Please lay out every one of the items below as a JSON list of strings with one string per line, leaving out blank lines.

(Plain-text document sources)

---*---

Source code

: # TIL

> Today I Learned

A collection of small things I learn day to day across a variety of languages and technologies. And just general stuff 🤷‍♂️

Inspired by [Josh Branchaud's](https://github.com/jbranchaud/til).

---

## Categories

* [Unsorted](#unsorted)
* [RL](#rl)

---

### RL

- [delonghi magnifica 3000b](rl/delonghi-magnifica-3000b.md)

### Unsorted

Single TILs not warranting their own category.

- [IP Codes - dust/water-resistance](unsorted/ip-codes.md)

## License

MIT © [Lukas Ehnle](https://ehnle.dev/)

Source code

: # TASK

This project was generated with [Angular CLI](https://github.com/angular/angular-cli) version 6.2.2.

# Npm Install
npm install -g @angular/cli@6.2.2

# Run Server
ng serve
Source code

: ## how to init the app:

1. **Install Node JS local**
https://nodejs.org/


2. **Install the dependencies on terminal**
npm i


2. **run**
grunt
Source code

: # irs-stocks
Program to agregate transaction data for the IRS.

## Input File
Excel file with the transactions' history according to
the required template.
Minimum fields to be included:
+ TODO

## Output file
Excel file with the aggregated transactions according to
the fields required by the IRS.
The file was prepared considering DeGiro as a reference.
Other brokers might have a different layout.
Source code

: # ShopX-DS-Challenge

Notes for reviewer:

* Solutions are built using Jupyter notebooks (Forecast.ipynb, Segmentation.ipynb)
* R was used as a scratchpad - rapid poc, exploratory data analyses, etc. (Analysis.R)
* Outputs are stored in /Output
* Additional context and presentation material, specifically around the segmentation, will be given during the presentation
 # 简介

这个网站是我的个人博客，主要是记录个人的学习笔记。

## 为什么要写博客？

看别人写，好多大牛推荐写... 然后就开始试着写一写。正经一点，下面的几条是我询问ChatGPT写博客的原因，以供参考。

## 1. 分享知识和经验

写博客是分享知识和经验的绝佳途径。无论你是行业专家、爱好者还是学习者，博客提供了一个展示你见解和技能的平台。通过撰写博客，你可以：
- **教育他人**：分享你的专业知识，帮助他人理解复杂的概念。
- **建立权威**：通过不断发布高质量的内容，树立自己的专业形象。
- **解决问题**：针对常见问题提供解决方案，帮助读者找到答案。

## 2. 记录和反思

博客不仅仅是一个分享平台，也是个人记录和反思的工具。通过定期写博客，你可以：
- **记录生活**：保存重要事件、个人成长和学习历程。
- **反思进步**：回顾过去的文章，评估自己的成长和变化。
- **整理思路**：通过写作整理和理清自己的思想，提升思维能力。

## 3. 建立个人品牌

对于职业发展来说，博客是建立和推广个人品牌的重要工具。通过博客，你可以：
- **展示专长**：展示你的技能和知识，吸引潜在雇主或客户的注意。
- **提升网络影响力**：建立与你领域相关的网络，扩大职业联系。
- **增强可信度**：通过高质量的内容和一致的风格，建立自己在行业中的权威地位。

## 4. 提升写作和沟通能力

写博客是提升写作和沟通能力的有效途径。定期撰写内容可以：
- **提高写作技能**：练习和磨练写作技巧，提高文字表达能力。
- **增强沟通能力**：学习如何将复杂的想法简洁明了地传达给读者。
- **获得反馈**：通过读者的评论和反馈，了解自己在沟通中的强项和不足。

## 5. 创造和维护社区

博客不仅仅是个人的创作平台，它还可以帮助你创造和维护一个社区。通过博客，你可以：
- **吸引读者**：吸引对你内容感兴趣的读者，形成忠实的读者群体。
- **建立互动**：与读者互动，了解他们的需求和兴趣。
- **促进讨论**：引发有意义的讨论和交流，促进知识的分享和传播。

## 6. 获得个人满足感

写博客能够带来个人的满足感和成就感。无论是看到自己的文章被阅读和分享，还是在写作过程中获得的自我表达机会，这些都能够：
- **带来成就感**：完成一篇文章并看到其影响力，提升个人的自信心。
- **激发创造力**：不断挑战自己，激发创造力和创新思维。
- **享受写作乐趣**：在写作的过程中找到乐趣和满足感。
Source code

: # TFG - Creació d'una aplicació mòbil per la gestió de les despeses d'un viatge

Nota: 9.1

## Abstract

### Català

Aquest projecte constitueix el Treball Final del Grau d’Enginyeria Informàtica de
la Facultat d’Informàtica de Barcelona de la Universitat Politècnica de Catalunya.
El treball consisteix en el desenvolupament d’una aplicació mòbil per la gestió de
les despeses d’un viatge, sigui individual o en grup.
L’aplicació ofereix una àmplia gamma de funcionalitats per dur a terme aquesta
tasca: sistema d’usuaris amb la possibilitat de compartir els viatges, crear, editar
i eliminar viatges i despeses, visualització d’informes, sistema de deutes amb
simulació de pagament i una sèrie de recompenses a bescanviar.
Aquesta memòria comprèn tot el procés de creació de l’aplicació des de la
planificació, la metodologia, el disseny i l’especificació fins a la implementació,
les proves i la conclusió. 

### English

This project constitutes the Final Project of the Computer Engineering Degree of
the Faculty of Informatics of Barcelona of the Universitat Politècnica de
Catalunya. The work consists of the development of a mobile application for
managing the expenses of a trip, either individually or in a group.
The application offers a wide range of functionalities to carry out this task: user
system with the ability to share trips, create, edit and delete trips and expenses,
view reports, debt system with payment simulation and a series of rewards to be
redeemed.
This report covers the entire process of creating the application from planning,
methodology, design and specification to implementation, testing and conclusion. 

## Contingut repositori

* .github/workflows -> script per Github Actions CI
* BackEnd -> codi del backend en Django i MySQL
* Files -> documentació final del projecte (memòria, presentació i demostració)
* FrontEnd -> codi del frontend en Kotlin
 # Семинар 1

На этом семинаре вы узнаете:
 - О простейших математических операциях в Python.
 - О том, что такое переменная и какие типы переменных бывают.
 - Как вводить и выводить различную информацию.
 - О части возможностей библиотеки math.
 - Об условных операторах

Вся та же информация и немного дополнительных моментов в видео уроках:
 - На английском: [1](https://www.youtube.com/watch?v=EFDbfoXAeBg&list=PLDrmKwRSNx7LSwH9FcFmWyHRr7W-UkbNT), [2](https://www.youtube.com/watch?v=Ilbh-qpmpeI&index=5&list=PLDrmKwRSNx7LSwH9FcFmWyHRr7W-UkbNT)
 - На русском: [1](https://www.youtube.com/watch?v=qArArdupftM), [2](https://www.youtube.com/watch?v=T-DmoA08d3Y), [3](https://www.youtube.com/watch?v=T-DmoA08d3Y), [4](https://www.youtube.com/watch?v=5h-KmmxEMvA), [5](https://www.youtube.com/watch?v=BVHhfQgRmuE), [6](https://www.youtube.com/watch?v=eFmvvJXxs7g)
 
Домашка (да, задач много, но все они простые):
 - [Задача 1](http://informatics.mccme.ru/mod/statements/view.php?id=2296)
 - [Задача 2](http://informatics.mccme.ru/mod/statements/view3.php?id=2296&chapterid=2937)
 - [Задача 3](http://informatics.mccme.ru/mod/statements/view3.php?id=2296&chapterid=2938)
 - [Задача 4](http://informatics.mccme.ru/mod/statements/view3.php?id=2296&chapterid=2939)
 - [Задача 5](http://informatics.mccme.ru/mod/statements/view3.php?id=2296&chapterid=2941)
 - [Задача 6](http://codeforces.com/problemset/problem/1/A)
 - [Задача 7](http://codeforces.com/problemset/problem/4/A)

---*---

» **Answer to this problem**
[
  "Source code",
  ": # TIL",
  "> Today I Learned",
  "A collection of small things I learn day to day across a variety of languages and technologies. And just general stuff 🤷‍♂️",
  "Inspired by [Josh Branchaud's](https://github.com/jbranchaud/til).",
  "---",
  "## Categories",
  "* [Unsorted](#unsorted)",
  "* [RL](#rl)",
  "---",
  "### RL",
  "- [delonghi magnifica 3000b](rl/delonghi-magnifica-3000b.md)",
  "### Unsorted",
  "Single TILs not warranting their own category.",
  "- [IP Codes - dust/water-resistance](unsorted/ip-codes.md)",
  "## License",
  "MIT © [Lukas Ehnle](https://ehnle.dev/)",
  "Source code",
  ": # TASK",
  "This project was generated with [Angular CLI](https://github.com/angular/angular-cli) version 6.2.2.",
  "# Npm Install",
  "npm install -g @angular/cli@6.2.2",
  "# Run Server",
  "ng serve",
  "Source code",
  ": ## how to init the app:",
  "1. **Install Node JS local**",
  "https://nodejs.org/",
  "2. **Install the dependencies on terminal**",
  "npm i",
  "2. **run**",
  "grunt",
  "Source code",
  ": # irs-stocks",
  "Program to agregate transaction data for the IRS.",
  "## Input File",
  "Excel file with the transactions' history according to",
  "the required template.",
  "Minimum fields to be included:",
  "+ TODO",
  "## Output file",
  "Excel file with the aggregated transactions according to",
  "the fields required by the IRS.",
  "The file was prepared considering DeGiro as a reference.",
  "Other brokers might have a different layout.",
  "Source code",
  ": # ShopX-DS-Challenge",
  "Notes for reviewer:",
  "* Solutions are built using Jupyter notebooks (Forecast.ipynb, Segmentation.ipynb)",
  "* R was used as a scratchpad - rapid poc, exploratory data analyses, etc. (Analysis.R)",
  "* Outputs are stored in /Output",
  "* Additional context and presentation material, specifically around the segmentation, will be given during the presentation",
  " # 简介",
  "这个网站是我的个人博客，主要是记录个人的学习笔记。",
  "## 为什么要写博客？",
  "看别人写，好多大牛推荐写... 然后就开始试着写一写。正经一点，下面的几条是我询问ChatGPT写博客的原因，以供参考。",
  "## 1. 分享知识和经验",
  "写博客是分享知识和经验的绝佳途径。无论你是行业专家、爱好者还是学习者，博客提供了一个展示你见解和技能的平台。通过撰写博客，你可以：",
  "- **教育他人**：分享你的专业知识，帮助他人理解复杂的概念。",
  "- **建立权威**：通过不断发布高质量的内容，树立自己的专业形象。",
  "- **解决问题**：针对常见问题提供解决方案，帮助读者找到答案。",
  "## 2. 记录和反思",
  "博客不仅仅是一个分享平台，也是个人记录和反思的工具。通过定期写博客，你可以：",
  "- **记录生活**：保存重要事件、个人成长和学习历程。",
  "- **反思进步**：回顾过去的文章，评估自己的成长和变化。",
  "- **整理思路**：通过写作整理和理清自己的思想，提升思维能力。",
  "## 3. 建立个人品牌",
  "对于职业发展来说，博客是建立和推广个人品牌的重要工具。通过博客，你可以：",
  "- **展示专长**：展示你的技能和知识，吸引潜在雇主或客户的注意。",
  "- **提升网络影响力**：建立与你领域相关的网络，扩大职业联系。",
  "- **增强可信度**：通过高质量的内容和一致的风格，建立自己在行业中的权威地位。",
  "## 4. 提升写作和沟通能力",
  "写博客是提升写作和沟通能力的有效途径。定期撰写内容可以：",
  "- **提高写作技能**：练习和磨练写作技巧，提高文字表达能力。",
  "- **增强沟通能力**：学习如何将复杂的想法简洁明了地传达给读者。",
  "- **获得反馈**：通过读者的评论和反馈，了解自己在沟通中的强项和不足。",
  "## 5. 创造和维护社区",
  "博客不仅仅是个人的创作平台，它还可以帮助你创造和维护一个社区。通过博客，你可以：",
  "- **吸引读者**：吸引对你内容感兴趣的读者，形成忠实的读者群体。",
  "- **建立互动**：与读者互动，了解他们的需求和兴趣。",
  "- **促进讨论**：引发有意义的讨论和交流，促进知识的分享和传播。",
  "## 6. 获得个人满足感",
  "写博客能够带来个人的满足感和成就感。无论是看到自己的文章被阅读和分享，还是在写作过程中获得的自我表达机会，这些都能够：",
  "- **带来成就感**：完成一篇文章并看到其影响力，提升个人的自信心。",
  "- **激发创造力**：不断挑战自己，激发创造力和创新思维。",
  "- **享受写作乐趣**：在写作的过程中找到乐趣和满足感。",
  "Source code",
  ": # TFG - Creació d'una aplicació mòbil per la gestió de les despeses d'un viatge",
  "Nota: 9.1",
  "## Abstract",
  "### Català",
  "Aquest projecte constitueix el Treball Final del Grau d’Enginyeria Informàtica de",
  "la Facultat d’Informàtica de Barcelona de la Universitat Politècnica de Catalunya.",
  "El treball consisteix en el desenvolupament d’una aplicació mòbil per la gestió de",
  "les despeses d’un viatge, sigui individual o en grup.",
  "L’aplicació ofereix una àmplia gamma de funcionalitats per dur a terme aquesta",
  "tasca: sistema d’usuaris amb la possibilitat de compartir els viatges, crear, editar",
  "i eliminar viatges i despeses, visualització d’informes, sistema de deutes amb",
  "simulació de pagament i una sèrie de recompenses a bescanviar.",
  "Aquesta memòria comprèn tot el procés de creació de l’aplicació des de la",
  "planificació, la metodologia, el disseny i l’especificació fins a la implementació,",
  "les proves i la conclusió. ",
  "### English",
  "This project constitutes the Final Project of the Computer Engineering Degree of",
  "the Faculty of Informatics of Barcelona of the Universitat Politècnica de",
  "Catalunya. The work consists of the development of a mobile application for",
  "managing the expenses of a trip, either individually or in a group.",
  "The application offers a wide range of functionalities to carry out this task: user",
  "system with the ability to share trips, create, edit and delete trips and expenses,",
  "view reports, debt system with payment simulation and a series of rewards to be",
  "redeemed.",
  "This report covers the entire process of creating the application from planning,",
  "methodology, design and specification to implementation, testing and conclusion. ",
  "## Contingut repositori",
  "* .github/workflows -> script per Github Actions CI",
  "* BackEnd -> codi del backend en Django i MySQL",
  "* Files -> documentació final del projecte (memòria, presentació i demostració)",
  "* FrontEnd -> codi del frontend en Kotlin",
  " # Семинар 1",
  "На этом семинаре вы узнаете:",
  " - О простейших математических операциях в Python.",
  " - О том, что такое переменная и какие типы переменных бывают.",
  " - Как вводить и выводить различную информацию.",
  " - О части возможностей библиотеки math.",
  " - Об условных операторах",
  "Вся та же информация и немного дополнительных моментов в видео уроках:",
  " - На английском: [1](https://www.youtube.com/watch?v=EFDbfoXAeBg&list=PLDrmKwRSNx7LSwH9FcFmWyHRr7W-UkbNT), [2](https://www.youtube.com/watch?v=Ilbh-qpmpeI&index=5&list=PLDrmKwRSNx7LSwH9FcFmWyHRr7W-UkbNT)",
  " - На русском: [1](https://www.youtube.com/watch?v=qArArdupftM), [2](https://www.youtube.com/watch?v=T-DmoA08d3Y), [3](https://www.youtube.com/watch?v=T-DmoA08d3Y), [4](https://www.youtube.com/watch?v=5h-KmmxEMvA), [5](https://www.youtube.com/watch?v=BVHhfQgRmuE), [6](https://www.youtube.com/watch?v=eFmvvJXxs7g)",
  "Домашка (да, задач много, но все они простые):",
  " - [Задача 1](http://informatics.mccme.ru/mod/statements/view.php?id=2296)",
  " - [Задача 2](http://informatics.mccme.ru/mod/statements/view3.php?id=2296&chapterid=2937)",
  " - [Задача 3](http://informatics.mccme.ru/mod/statements/view3.php?id=2296&chapterid=2938)",
  " - [Задача 4](http://informatics.mccme.ru/mod/statements/view3.php?id=2296&chapterid=2939)",
  " - [Задача 5](http://informatics.mccme.ru/mod/statements/view3.php?id=2296&chapterid=2941)",
  " - [Задача 6](http://codeforces.com/problemset/problem/1/A)",
  " - [Задача 7](http://codeforces.com/problemset/problem/4/A)"
]